Update the archeology article from "There are few" up to and including "X-ray fluorescence (XRF).", changing "wide" to "broad", and write out that passage in full.
Segment Start: Source text
Image credit: Pixabay, 2017.

There are few fields that are as interdisciplinary as archeology. From radiocarbon dating to ground-penetrating radar, Archeologists use a wide range of scientific methods to gain insights into historic cultures. But which scientific methods are actually most useful to archeologists? And what kind of information do they provide? I have interviewed Professor Kerstin Lidén, an archeologist at Stockholm University, to find out more about this. According to her the three most important scientific methods for archeology are ground-penetrating radar (GPR), mass spectrometry and X-ray fluorescence (XRF).

Ground penetrating radar (GPR) is a physical method also used in geosciences. It emits radio waves into the ground and detects their reflections caused by burried structures, for example ruins of castles, temples or settlements. GPR is popular because it offers the possibility to identify the location and the form of buildings and monuments without digging them up.

Mass spectrometry is a chemical technique that normally helps to determine the composition of unknown substances, as many of us have seen in TV crime dramas. In archeology, however, it is used differently. Here, its main task is to identify different isotopes (atoms of the same element with different neutron numbers). One example is the identification of the carbon-14 isotope, a radioactive carbon isotope used for radiocarbon dating. As long as plants, animals or humans live they incorporate carbon-14 into their systems, either by photosynthesis or by eating plants. No new carbon-14 enters the organism after death and conclusions can be drawn about age from the radioactive decay of carbon-14 and its half-life.
Segment End: Source text
Segment Start: Source information
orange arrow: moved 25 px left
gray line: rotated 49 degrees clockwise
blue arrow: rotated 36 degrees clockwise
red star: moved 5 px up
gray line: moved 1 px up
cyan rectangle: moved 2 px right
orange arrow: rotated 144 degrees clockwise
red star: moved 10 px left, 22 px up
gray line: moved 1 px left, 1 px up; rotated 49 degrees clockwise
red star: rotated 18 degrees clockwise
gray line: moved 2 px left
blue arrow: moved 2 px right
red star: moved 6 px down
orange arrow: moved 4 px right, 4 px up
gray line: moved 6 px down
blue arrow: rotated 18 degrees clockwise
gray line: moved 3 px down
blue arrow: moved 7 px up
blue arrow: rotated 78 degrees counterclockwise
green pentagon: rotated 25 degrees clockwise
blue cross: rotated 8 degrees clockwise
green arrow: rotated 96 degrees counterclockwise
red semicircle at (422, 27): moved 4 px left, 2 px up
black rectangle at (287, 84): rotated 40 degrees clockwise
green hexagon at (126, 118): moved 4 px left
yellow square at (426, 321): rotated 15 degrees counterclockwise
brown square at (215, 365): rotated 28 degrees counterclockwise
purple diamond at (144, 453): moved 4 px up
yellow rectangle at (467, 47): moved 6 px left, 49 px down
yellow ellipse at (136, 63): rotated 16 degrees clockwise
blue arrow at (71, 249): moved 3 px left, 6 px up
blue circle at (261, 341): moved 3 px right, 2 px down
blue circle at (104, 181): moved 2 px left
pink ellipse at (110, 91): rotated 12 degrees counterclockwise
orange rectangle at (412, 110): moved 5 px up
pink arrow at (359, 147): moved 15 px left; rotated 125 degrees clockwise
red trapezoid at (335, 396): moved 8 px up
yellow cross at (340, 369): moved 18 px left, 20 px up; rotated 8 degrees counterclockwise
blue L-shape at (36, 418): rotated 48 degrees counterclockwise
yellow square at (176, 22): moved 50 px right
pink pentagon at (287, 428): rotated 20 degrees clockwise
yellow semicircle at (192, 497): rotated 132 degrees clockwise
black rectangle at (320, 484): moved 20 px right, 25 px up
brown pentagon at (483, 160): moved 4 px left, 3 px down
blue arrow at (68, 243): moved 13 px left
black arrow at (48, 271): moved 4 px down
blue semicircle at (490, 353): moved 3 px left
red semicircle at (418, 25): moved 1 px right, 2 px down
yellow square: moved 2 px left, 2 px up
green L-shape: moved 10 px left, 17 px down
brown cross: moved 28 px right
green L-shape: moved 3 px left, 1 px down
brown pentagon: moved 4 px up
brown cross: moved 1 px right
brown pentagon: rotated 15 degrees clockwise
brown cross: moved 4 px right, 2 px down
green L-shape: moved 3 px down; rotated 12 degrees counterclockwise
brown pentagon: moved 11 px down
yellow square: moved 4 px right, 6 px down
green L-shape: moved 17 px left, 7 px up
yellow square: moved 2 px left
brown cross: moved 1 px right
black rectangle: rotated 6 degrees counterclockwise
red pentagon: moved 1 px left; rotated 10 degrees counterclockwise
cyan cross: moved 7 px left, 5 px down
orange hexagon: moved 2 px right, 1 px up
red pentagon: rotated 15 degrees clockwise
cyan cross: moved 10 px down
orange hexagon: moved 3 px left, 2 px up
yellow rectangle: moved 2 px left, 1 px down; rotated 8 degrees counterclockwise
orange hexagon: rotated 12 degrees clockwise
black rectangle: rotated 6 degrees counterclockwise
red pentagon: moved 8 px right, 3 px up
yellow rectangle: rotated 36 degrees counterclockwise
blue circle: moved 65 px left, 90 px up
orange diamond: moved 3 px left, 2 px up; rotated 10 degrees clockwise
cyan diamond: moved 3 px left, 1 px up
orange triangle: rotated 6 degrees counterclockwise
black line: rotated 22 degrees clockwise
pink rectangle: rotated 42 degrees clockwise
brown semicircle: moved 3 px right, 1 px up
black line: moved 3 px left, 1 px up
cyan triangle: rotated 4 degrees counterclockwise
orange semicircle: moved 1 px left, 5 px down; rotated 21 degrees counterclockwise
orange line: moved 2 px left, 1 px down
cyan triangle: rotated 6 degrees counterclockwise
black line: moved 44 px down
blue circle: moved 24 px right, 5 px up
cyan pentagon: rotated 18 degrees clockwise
Segment End: Source information
# [Answer section]
There are few fields that are as interdisciplinary as archeology. From radiocarbon dating to ground-penetrating radar, Archeologists use a broad range of scientific methods to gain insights into historic cultures. But which scientific methods are actually most useful to archeologists? And what kind of information do they provide? I have interviewed Professor Kerstin Lidén, an archeologist at Stockholm University, to find out more about this. According to her the three most important scientific methods for archeology are ground-penetrating radar (GPR), mass spectrometry and X-ray fluorescence (XRF).